___ Entries shown
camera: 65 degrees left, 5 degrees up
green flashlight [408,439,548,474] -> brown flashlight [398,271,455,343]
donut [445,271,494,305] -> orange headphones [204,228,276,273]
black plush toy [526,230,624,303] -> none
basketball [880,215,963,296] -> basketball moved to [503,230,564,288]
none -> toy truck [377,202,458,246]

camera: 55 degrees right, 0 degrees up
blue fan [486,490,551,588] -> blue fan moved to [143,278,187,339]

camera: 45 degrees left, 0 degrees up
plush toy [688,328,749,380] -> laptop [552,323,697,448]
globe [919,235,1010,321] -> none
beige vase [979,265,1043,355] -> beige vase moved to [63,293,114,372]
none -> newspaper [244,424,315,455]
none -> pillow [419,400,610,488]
______
What the task asks – Everything from the line containing "donut [445,271,494,305] ->" to the end of the data above should be quoted exactly, please, both ends included, and nothing outside that span.

Exercise answer –
donut [445,271,494,305] -> orange headphones [204,228,276,273]
black plush toy [526,230,624,303] -> none
basketball [880,215,963,296] -> basketball moved to [503,230,564,288]
none -> toy truck [377,202,458,246]

camera: 55 degrees right, 0 degrees up
blue fan [486,490,551,588] -> blue fan moved to [143,278,187,339]

camera: 45 degrees left, 0 degrees up
plush toy [688,328,749,380] -> laptop [552,323,697,448]
globe [919,235,1010,321] -> none
beige vase [979,265,1043,355] -> beige vase moved to [63,293,114,372]
none -> newspaper [244,424,315,455]
none -> pillow [419,400,610,488]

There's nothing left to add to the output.